I am not betting on it. As I said: if they have a white rabbit, they better pull it out, and fast.

So far, beacons are a different thing than phones. Less problems with variable environmental attenuation, less problems with variable reflection. Most importantly, they have a know position. Several of them could triangulate a phone with ease.

I don’t know shit, so let’s ask @Aciantis: is it even the same hardware, or do they use other chips? Other power sources? (As they explained, that will have an result on the measurements.)

Time is of essence, since the duration of the contact is very much influential on your probability to get infected.

Regarding the idea to use it for proximity, and this:[quote=“Michael_R_Smith, post:18, topic:168306”]
Governments should just equip us all with GPS tracking bracelets and get it over with, because that is the limiting case in all of this.

Are you trolling? O_o

Proximity by duration: nope, doesn’t work this way.

GPS: even if it would work indoors and wouldn’t be a total dystopian fuckshit, I don’t think we could just ramp up production of dedicated devices.
Let us keep discussing BT solutions here, shall we? That’s what was proposed.


No, I don’t think it can be a ping response measurement. Counting cycles isn’t your only problem. You have to know when the signal starts. BT uses 1 MHz (or 2 MHz for BT5) channel bandwidths. That’s the speed with which the signal ramps up. It takes 125 ns (¼ period) at 2 MHz to start the signal. That’s a pretty slow rise-time compared to the 3.3 ns per meter time of flight. (6.6 ns return trip). That’s really fuzzy to measure start time. This is the reason that time of flight systems all use ultra wide-band (UWB) systems, to have cleaner rise times.

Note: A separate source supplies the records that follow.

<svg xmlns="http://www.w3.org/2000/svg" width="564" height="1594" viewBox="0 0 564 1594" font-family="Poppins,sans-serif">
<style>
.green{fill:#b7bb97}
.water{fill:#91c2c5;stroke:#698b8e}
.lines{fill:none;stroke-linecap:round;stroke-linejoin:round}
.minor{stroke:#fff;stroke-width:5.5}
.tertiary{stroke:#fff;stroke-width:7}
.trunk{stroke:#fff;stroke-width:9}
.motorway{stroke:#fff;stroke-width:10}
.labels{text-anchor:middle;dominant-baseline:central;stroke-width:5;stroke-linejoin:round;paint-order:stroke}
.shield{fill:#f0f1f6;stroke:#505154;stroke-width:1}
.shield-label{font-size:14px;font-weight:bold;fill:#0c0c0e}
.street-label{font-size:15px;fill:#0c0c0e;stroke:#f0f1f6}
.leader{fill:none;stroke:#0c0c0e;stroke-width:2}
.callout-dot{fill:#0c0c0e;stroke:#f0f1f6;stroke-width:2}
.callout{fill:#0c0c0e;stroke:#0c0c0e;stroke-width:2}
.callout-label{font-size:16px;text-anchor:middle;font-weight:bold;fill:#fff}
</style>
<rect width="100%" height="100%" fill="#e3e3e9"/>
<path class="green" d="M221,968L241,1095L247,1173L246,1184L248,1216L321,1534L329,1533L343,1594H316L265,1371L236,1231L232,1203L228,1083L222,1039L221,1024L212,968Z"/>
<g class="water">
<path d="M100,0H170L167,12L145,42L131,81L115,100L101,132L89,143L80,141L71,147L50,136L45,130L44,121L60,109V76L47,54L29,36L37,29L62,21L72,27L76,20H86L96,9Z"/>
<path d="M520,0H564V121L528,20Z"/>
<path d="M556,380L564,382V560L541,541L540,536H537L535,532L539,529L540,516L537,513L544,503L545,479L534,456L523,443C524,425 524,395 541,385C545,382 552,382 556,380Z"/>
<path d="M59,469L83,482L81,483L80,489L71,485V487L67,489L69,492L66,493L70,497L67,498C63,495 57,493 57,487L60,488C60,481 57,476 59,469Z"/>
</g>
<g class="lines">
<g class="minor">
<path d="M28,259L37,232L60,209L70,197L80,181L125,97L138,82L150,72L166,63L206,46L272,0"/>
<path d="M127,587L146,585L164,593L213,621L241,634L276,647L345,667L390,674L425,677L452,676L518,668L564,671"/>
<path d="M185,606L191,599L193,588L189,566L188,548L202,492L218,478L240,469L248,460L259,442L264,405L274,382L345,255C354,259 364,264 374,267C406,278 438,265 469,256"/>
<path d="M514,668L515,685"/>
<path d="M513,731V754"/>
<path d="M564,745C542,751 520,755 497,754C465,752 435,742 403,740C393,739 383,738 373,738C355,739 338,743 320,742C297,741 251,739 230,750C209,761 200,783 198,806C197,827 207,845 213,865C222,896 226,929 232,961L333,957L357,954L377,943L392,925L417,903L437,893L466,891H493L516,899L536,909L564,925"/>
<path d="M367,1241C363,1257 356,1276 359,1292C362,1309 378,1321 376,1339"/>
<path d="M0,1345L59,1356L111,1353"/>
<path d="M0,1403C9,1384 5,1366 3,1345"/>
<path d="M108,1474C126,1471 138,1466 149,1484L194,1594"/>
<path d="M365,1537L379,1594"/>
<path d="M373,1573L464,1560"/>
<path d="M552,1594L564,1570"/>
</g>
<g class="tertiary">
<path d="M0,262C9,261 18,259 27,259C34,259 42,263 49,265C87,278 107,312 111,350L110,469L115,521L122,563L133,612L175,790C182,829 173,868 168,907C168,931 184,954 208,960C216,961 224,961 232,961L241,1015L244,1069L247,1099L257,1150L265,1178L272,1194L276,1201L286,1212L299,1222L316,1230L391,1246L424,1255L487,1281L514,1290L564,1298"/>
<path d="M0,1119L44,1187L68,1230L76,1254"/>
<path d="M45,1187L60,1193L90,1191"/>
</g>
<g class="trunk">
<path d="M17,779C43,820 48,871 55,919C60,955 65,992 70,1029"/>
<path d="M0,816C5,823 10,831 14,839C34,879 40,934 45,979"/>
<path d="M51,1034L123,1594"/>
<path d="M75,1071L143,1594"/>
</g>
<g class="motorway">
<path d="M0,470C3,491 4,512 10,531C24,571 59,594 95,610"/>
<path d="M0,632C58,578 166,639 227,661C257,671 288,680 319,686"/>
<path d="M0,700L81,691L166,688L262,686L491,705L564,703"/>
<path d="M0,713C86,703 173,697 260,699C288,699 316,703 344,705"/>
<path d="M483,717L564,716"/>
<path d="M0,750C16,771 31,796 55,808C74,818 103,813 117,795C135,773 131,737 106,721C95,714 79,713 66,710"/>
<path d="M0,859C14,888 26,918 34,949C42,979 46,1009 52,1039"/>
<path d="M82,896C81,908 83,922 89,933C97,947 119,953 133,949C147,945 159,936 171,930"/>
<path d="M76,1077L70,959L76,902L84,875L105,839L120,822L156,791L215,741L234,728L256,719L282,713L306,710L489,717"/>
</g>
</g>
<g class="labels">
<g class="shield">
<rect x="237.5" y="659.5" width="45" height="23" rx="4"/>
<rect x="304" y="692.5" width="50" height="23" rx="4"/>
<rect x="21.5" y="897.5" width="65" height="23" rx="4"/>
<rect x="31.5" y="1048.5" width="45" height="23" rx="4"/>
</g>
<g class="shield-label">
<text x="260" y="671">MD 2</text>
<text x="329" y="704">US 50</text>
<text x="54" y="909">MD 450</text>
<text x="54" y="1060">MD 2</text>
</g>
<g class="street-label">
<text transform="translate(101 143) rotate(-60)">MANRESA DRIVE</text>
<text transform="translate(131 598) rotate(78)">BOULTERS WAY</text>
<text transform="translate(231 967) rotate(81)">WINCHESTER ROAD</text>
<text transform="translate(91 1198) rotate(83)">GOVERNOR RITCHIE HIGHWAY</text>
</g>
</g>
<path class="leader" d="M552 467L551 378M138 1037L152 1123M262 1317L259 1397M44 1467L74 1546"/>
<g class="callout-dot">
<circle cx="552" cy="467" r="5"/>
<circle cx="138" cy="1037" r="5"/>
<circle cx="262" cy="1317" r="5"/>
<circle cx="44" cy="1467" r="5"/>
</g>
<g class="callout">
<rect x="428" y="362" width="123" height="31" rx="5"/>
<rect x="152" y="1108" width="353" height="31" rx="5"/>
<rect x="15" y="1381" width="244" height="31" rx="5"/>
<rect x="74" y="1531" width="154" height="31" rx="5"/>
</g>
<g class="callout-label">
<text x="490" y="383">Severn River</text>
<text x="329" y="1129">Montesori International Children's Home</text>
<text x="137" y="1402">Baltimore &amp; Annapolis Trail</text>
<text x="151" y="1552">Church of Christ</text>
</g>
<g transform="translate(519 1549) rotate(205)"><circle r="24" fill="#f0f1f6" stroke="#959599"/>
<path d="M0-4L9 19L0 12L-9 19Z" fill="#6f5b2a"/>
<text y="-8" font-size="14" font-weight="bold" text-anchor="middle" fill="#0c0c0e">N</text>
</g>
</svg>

And, no you can’t ping yourself. The BT chip is either sending or receiving. There is a switch selecting which path you use. There is some dead time between sending and receiving. Well, the switch is leaky. So some signal will spill over into the receiver when you transmit. Theoretically I suppose you could use this to measure the signal you are transmitting in your receiver, but I don’t know if you have enough control of the chip to be able to practically do this. The BT chip usually has its own 8-bit processor to handle all the really low level crap, like taking the IQ signals and doing symbol detection. And it does not give you access from higher up the chain. It just spits out bits.

I’m guessing that it is just proximity based on RSSI with black magic on top. (Machine learning!) And just living with the uncertainty in distance. I’m going to check in with what some other people I am working with on BT stuff have to say and see if they have some enlightening ideas.